As the world struggles with never-ending COVID-19 waves driven by newer variants as well as shortage of vaccine doses, pharma companies are developing vaccines that are easier to administer, store and transport. The next generation of vaccines in development could come as a pill or a nasal spray, in addition to the shots that dominate vaccination coverage in the world.
Waning immunity over time is a challenge, and newer vaccines hope to ensure that protective antibodies stay on in the human body for long.
There are about 82 global vaccine manufacturers competing to launch their vaccines. In India alone, there are five potential COVID-19 vaccines undergoing clinical trials, while worldwide, pharma companies like Sanofi and GSK, Novavax, CureVac and Valneva are attempting to make far more efficient vaccines that can combat a range of mutations and variants.
Novavax is expected to overtake Moderna to become the second-largest vaccine maker in terms of revenues by 2022. Novavax is making a protein-based vaccine engineered from the genetic sequence of SARS-CoV-2. A report by the company said its UK trial achieved an efficacy rate of 96 percent against the original coronavirus and 86 percent against the UK variant. Volunteers in South Africa who were exposed to variant B.1.351 showed an efficacy rate of 49 percent, prompting the company to develop a new version tailor-made for the South Africa variant.
Cuba’s Abdala, developed by Center for Genetic Engineering and Biotechnology (CIGB), is a protein vaccine that uses yeast as a receptor-binding domain (RBD) protein and alumina as an adjuvant. This vaccine is to be administered three times at 14-day intervals.
Medicago is an adjuvant vaccine that uses plant as the base. This approach uses living plants as bioreactors to produce non-infectious versions of viruses. When tested on mice, a single dose of VIR-7831 generated a positive antibody response in just 10 days.

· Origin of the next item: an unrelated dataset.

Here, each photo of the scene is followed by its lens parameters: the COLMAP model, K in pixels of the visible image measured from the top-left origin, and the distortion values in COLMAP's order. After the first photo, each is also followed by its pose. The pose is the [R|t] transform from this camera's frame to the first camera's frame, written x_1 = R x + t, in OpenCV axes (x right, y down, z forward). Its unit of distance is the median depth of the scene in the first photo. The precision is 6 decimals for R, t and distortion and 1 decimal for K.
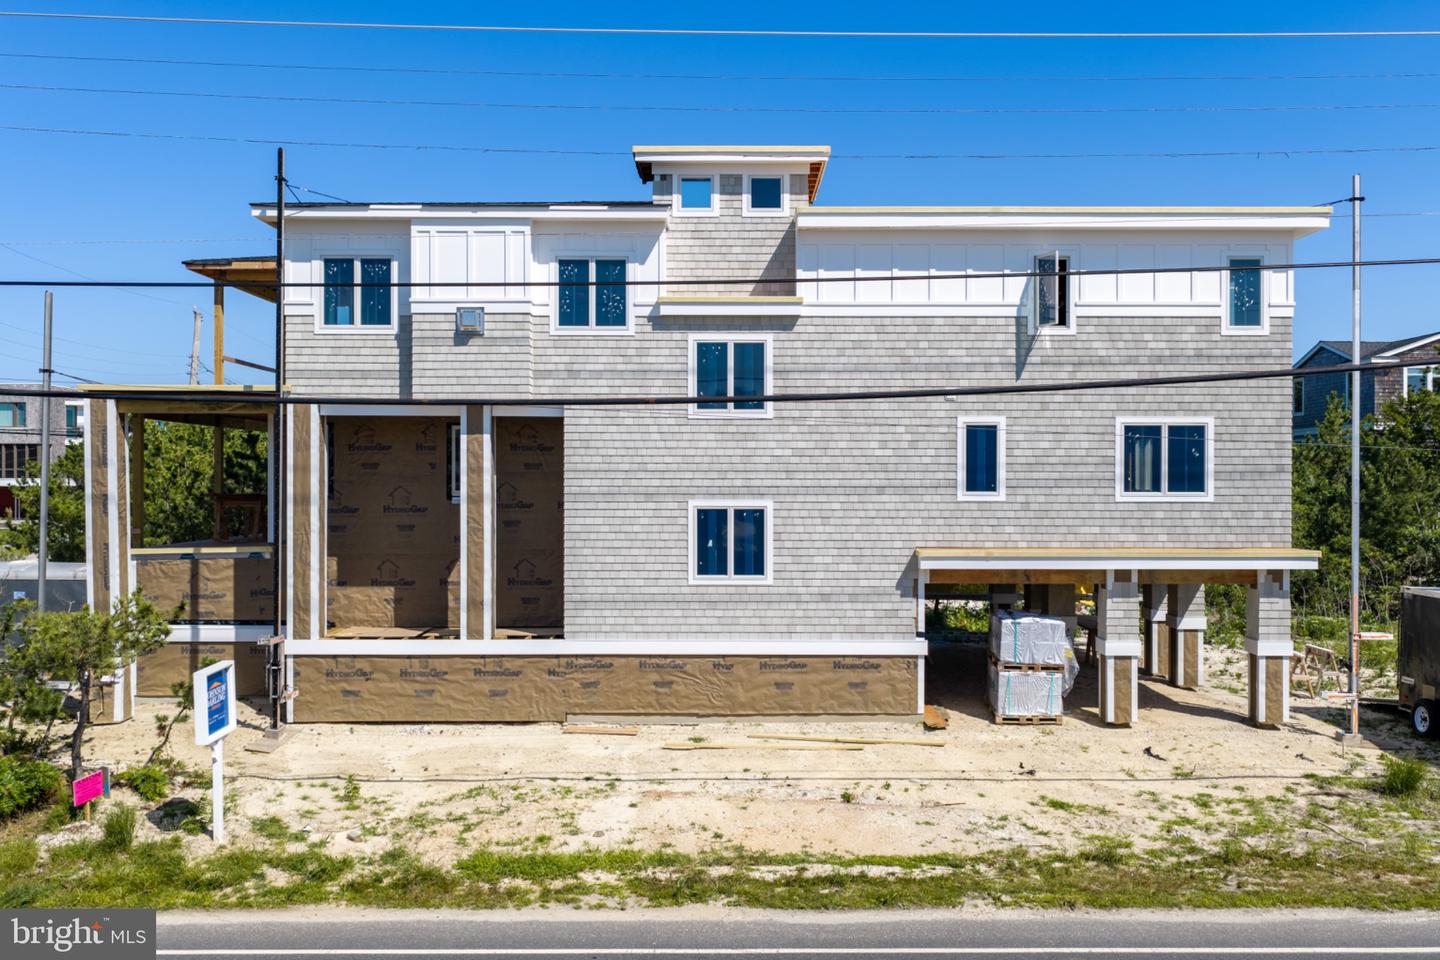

CureVac’s CVnCoV is an mRNA-based vaccine developed in collaboration with British pharma giant GlaxoSmithKline (GSK) and Bayer. In February 2021, CureVac initiated a rolling submission with the European Medicines Agency (EMA) for CVnCoV after its clinical trials in other European countries and Mexico.
In Australia-based Murdoch Children’s Research Institute in Melbourne, they are testing bacillus Calmette-Guérin (BCG) tuberculosis vaccine and exploring if it also protects against the coronavirus. Clinical trials are being run in Australia, Brazil, the Netherlands, Spain, and the United Kingdom.
There are many other frontrunners worldwide like Vaxxinity, ImmunityBio and Inovio Pharmaceuticals. All of them are in either phase 2 or phase 3 of their clinical trials and are expected to launch shortly.
Here are some of the Indian vaccine developers.
Ahmedabad-based Cadila Healthcare’s ZyCoV-D is currently in phase-3 trials. India may become the first country in the world to develop a DNA-based vaccine. Currently, the company has applied for emergency use authorisation (EUA) for ZyCoV-D. It is a three-dose COVID-19 shot. ZyCoV-D can be stored at 2-8 degrees Celsius for the long term and at 25 degrees Celsius for a few months and is administered via needle free injection system (NFIS).
Hyderabad-based Biological E vaccine is conducting the third phase trial of its Corbevax, which is an adjuvant protein subunit vaccine. Once approved, it will manufacture 7.5 crore doses between September and October of this year.
Bharat Biotech’s Nasal Vaccine
Hyderabad-based Bharat Biotech, which has developed Covaxin, will introduce its adeno-intranasal vaccines. Currently, it is in the phase three clinical trials.
Gennova mRNA-vaccine candidate is in phase-1 clinical trial as of now.
Genique Life Sciences
Gurugram-based Genique Life Sciences is in the advanced pre-clinical stage.